The operational sequence is shown in FIG. 3 with respect to a flowchart. This flowchart includes steps which correspond to the embodiment of FIG. 2 and are identified precisely as they are identified there.
After the control of the air/fuel ratio in correspondence to λ.sub.0 in step 100 and the measurement of the fuel quantity to be metered for each work stroke (100a), the control of the engine speed takes place to the normal idle engine speed n.sub.0 via the idle control 110. Thereafter, the idle control is switched off (111).
After switching off the normal tank-venting function and opening the tank-venting valve (101), the inquiry takes place as to whether a deviation λ from λ.sub.0 is present or not (102).
If this is not the case, then the engine speed n.sub.1 is measured at step 112 and compared to n.sub.0 in step 113. If n.sub.1 is not significantly greater, that is within a usual fluctuation, then a defect is present in the tank-venting system (104). If n.sub.1 is however significantly greater than n.sub.0, then the normal idle control is switched on (114). Then a functionally operating idle control controls such that the idle controller is so closed (115) that n.sub.0 is adjusted. After measuring n.sub.2 (116) an inquiry takes place at step 117 as to whether this is the case. If not, the idle control must be defective. If n=n.sub.0, the tank-venting system as well as the idle control is in order (109).

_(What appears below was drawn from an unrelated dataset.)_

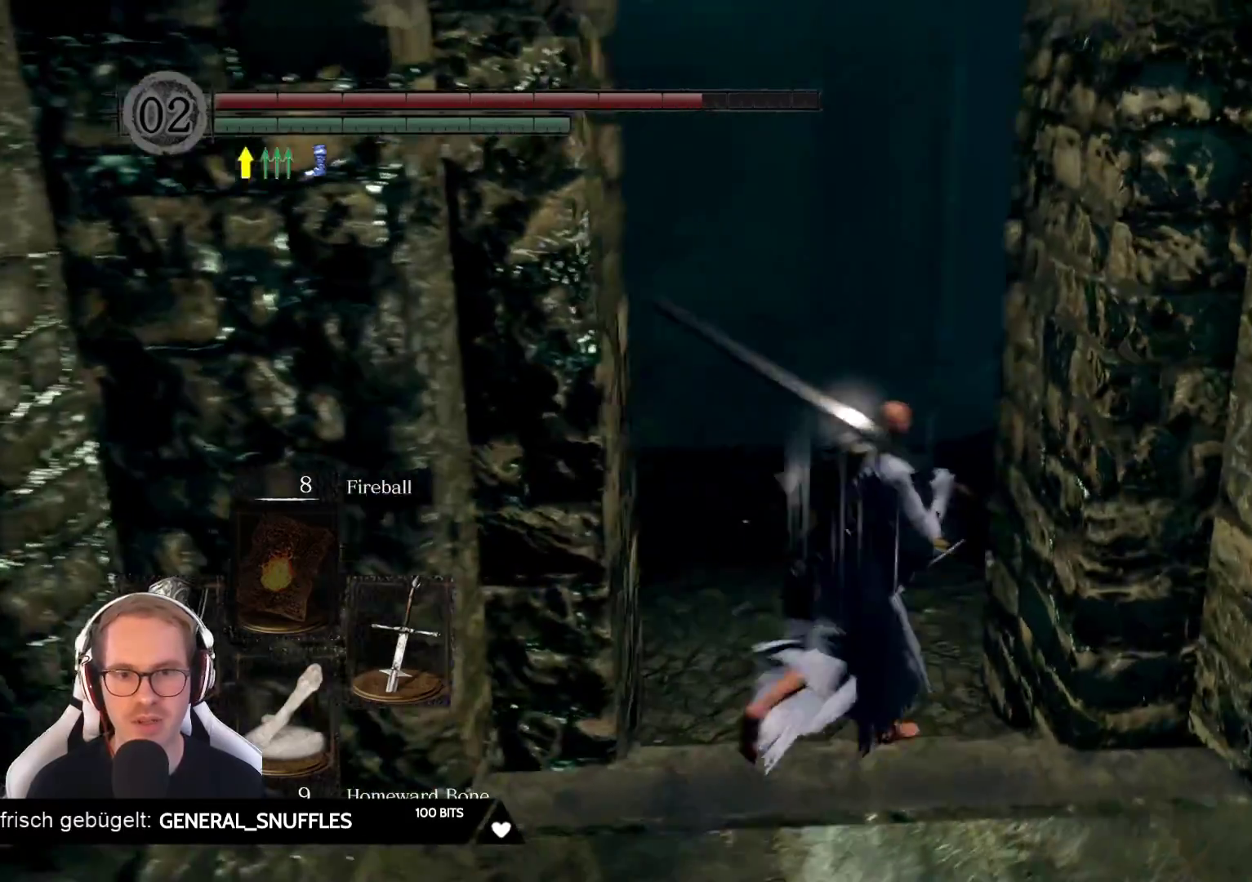
{"buttons": [], "left_stick": "up", "right_stick": "center", "events": [[17, "left_stick", "up"], [67, "right_stick", "center"]]}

The steps 102, 105, 106, 106a, 107 and 107a run as in the first embodiment.
After switching on the normal idle control (119) and driving the idle controller (108), the speed n.sub.3 is measured in step 120 and thereafter compared to n.sub.0 (121).
For a defective idle control, n is unequal to n.sub.0 (118); whereas a functionally operable idle control controls the engine speed so that n.sub.3 is equal to n.sub.0.
It should still be mentioned that for all embodiments, in lieu of the output signals S.sub.DB, S.sub.LL and S.sub.KS also signals corresponding to these signals can be evaluated. This can be utilized especially when the electronic control units (11, 15, 19 and 24), which are shown separately in FIG. 1 for clarity, are integrated into a central electronic control unit.
Embodiments of the invention are shown in the drawing and will be more carefully described in the following description.
FIG. 1 is a simplified schematic in the form of a block circuit diagram showing a possible realization of electronic, electrical and electro-mechanical closed-loop and open-loop elements as well as actuating elements for the operation of an engine with especially the regions of idle control as well as tank venting being presented;
FIG. 2 shows a flowchart of the diagnostic method for checking the tank-venting system; and,
FIG. 3 shows the flowchart of the diagnostic method for checking the tank-venting system and the idle open-loop control system.